Unlike other historians, El-Namnam insists that the path of blood was an integral part of El-Banna's project from the very beginning. The secret apparatus stayed tight under his control and direct supervision, which is why there's no grounds supporting El-Banna's attempt to absolve himself of responsibility for the assassination of judge Ahmed El-Khazindar, who ruled against the Brotherhood members who assassinated prime minister Al-Nokrashy Pasha after Pasha had attempted to dissolve the Brotherhood organisation.

The killings didn't stop – apart from temporarily – until the assassination of Hassan El-Banna himself in retaliation for the secret apparatus's assassination of General Selim Zaki, Cairo governor, in 1949.

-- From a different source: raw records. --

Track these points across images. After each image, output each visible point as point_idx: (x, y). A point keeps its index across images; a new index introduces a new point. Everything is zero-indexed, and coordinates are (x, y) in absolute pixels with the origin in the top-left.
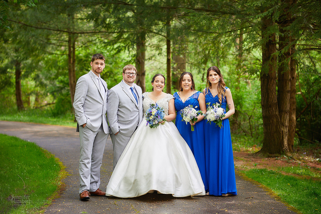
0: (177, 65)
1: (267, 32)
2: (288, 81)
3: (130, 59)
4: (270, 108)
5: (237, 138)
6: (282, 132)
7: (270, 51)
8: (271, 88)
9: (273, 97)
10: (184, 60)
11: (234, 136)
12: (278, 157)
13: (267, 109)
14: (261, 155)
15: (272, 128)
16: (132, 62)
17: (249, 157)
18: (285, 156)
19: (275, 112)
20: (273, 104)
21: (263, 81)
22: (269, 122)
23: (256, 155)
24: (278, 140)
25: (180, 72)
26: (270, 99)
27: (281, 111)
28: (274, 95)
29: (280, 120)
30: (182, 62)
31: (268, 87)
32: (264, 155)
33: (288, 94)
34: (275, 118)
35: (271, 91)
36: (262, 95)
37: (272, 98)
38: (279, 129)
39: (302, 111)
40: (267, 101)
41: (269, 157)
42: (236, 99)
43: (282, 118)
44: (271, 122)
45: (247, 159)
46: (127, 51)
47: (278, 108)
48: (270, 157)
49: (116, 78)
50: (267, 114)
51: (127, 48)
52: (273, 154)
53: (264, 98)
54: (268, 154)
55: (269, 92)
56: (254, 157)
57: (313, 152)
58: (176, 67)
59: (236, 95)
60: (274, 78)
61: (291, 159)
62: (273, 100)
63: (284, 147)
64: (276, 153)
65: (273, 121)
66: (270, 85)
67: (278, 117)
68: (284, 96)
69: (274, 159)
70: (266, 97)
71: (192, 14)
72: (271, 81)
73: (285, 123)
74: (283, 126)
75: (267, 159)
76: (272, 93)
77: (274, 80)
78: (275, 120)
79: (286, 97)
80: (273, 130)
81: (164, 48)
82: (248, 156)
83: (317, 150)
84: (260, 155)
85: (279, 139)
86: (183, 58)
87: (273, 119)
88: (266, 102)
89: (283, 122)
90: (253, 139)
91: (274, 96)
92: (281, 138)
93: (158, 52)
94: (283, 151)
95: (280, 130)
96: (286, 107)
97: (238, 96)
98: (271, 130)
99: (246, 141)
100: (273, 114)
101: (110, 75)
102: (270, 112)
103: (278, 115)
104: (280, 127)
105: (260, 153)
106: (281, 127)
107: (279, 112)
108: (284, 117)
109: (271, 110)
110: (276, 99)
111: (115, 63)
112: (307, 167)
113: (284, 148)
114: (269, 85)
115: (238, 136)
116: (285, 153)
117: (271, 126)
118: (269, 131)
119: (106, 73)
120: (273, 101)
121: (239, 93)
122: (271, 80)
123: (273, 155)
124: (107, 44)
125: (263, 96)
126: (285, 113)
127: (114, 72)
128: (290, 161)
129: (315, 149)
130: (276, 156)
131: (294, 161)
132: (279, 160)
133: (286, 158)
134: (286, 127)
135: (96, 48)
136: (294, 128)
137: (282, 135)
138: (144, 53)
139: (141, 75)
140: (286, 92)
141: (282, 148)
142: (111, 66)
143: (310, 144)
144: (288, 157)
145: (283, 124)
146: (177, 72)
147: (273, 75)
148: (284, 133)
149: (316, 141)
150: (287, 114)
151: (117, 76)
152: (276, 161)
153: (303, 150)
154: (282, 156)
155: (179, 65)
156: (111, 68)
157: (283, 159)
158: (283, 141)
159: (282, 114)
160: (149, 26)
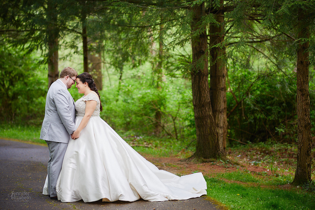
0: (93, 65)
1: (201, 22)
2: (221, 78)
3: (42, 59)
4: (202, 108)
5: (161, 142)
6: (217, 133)
7: (201, 44)
8: (203, 86)
9: (205, 95)
10: (99, 60)
11: (158, 140)
12: (213, 161)
13: (200, 109)
14: (195, 160)
15: (205, 130)
16: (45, 62)
17: (182, 163)
18: (221, 161)
19: (208, 112)
20: (205, 103)
21: (195, 78)
22: (202, 124)
23: (189, 160)
24: (213, 143)
25: (95, 73)
26: (203, 98)
27: (215, 111)
28: (207, 93)
29: (214, 121)
30: (97, 62)
31: (200, 84)
32: (198, 161)
33: (222, 92)
34: (208, 119)
35: (203, 89)
36: (194, 93)
37: (205, 97)
38: (214, 131)
39: (232, 110)
40: (200, 100)
41: (203, 162)
42: (158, 99)
43: (216, 118)
44: (204, 123)
45: (180, 165)
46: (39, 50)
47: (211, 107)
48: (206, 162)
49: (26, 81)
50: (200, 115)
51: (39, 47)
52: (208, 158)
53: (196, 98)
54: (203, 159)
55: (201, 90)
56: (188, 162)
57: (246, 154)
58: (92, 67)
59: (159, 95)
60: (206, 75)
61: (228, 163)
62: (206, 98)
63: (219, 150)
64: (211, 157)
65: (206, 122)
66: (202, 82)
67: (212, 117)
68: (218, 94)
69: (210, 164)
70: (198, 95)
71: (117, 4)
72: (203, 78)
73: (220, 123)
74: (218, 127)
75: (201, 164)
76: (205, 92)
77: (206, 77)
78: (209, 121)
79: (220, 95)
80: (207, 132)
81: (80, 45)
82: (180, 162)
83: (250, 152)
84: (193, 160)
85: (214, 142)
86: (99, 58)
87: (206, 119)
88: (198, 102)
89: (218, 122)
90: (179, 142)
91: (207, 95)
92: (216, 141)
93: (73, 50)
94: (218, 155)
95: (215, 131)
96: (220, 106)
97: (161, 97)
98: (204, 132)
99: (172, 145)
100: (206, 114)
101: (19, 79)
102: (203, 112)
103: (212, 116)
104: (214, 128)
105: (194, 158)
106: (215, 129)
107: (213, 112)
108: (218, 118)
109: (204, 110)
110: (209, 98)
111: (25, 65)
112: (247, 172)
113: (219, 152)
114: (200, 83)
115: (163, 139)
116: (221, 157)
117: (204, 128)
118: (203, 134)
119: (15, 76)
120: (206, 100)
121: (161, 93)
122: (203, 76)
123: (208, 160)
124: (16, 43)
125: (195, 95)
126: (219, 113)
127: (25, 74)
128: (228, 166)
129: (247, 151)
130: (212, 160)
131: (231, 165)
132: (215, 165)
133: (222, 162)
134: (221, 128)
135: (3, 50)
136: (226, 128)
137: (217, 137)
138: (57, 52)
139: (54, 76)
140: (220, 89)
141: (218, 151)
142: (21, 68)
143: (242, 146)
144: (225, 162)
145: (217, 125)
146: (93, 73)
147: (205, 72)
148: (219, 135)
149: (249, 141)
150: (221, 114)
151: (27, 79)
152: (212, 166)
153: (235, 152)
154: (218, 160)
155: (94, 65)
156: (21, 71)
157: (219, 164)
158: (218, 144)
159: (216, 114)
160: (63, 23)
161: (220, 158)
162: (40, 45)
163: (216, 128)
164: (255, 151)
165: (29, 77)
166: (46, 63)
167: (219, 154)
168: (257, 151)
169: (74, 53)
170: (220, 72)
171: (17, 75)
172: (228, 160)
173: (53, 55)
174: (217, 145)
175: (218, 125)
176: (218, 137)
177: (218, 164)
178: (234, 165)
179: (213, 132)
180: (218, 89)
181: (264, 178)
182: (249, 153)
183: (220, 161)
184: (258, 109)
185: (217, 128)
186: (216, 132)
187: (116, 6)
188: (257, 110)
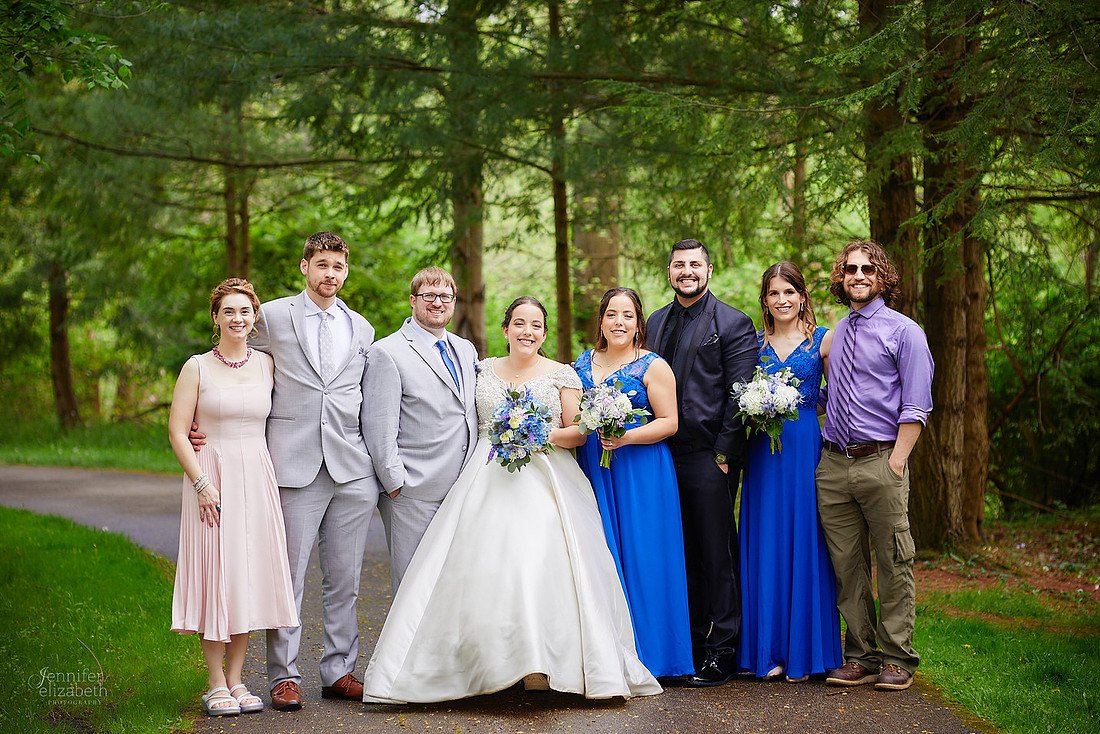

The author re-reads and explores the historical events and arrives at new conclusions, some of which are completely contradictory to everyone else's, such as on the Brotherhood's role in the Palestinian war. According to the supreme guide, there were never more than 100 volunteers in the Syrian camp, some 200 in the Al-Arish camp in North Sinai and 600 volunteers in the training camp near Cairo.

Relying on some documents declassified by the United Sates and the United Kingdom, El-Namnam confirmed that the relation between El-Banna and the British occupation went beyond the famous LE500 donation made through the Suez Canal Company in 1928, which caused much debate about the relation between the Brotherhood and the occupying forces.

That is not to say that Hassan El-Banna and his organisation are a British creation. El-Namnam asserts that, instead, the British found a way to employ them in their favour, to weaken the Wafd Party and its national unity idea against the British occupation. The truth is that El-Banna never totally denied these donations and considered that the Brotherhood were in their rights to receive donations.

The documents released by the American embassy reveal that El-Banna had regular meetings with the US first secretary, sometimes alone and other times with other Brotherhood members - none of which were mentioned in his writings or memoirs.

Upon the discovery of these meetings in 1993, they had to be admitted, explaining that El-Banna suggested establishing a bureau to combat communism using Brotherhood men specialised in such matters. However, nothing was official, i.e. they received orders from the US, as per the memoirs of Mahmoud Assaf, who attended one of these meetings.

It is interesting to note, also, that El-Banna's memoirs, published after his assassination in 1950, included some pages about the Brotherhood's role in receiving Egypt's King Farouk upon his return from London following his father's death, calling him the saviour of Egypt. Subsequent editions of the book excluded these pages completely, despite the fact that various Brotherhood publications hailed the king and constantly hailed him as a hero in their publications.

El-Namnam's portrayal concludes with the supreme guide's description of El-Banna's enormous efforts to contain the situation, even offering that the Brotherhood completely abandon all their political efforts following the assassination of El-Nokrashi Pasha, and sometimes regretting having founded this secret apparatus.

Is it true that El-Banna had really hoped to establish an altogether different organisation and a new Brotherhood without a secret militant wing, without any killing? Or was this just an attempt to escape the crisis? The assassination of El-Banna temporarily stopped the violence, but questions remain about the Brotherhood's true purpose and path, 80 years later.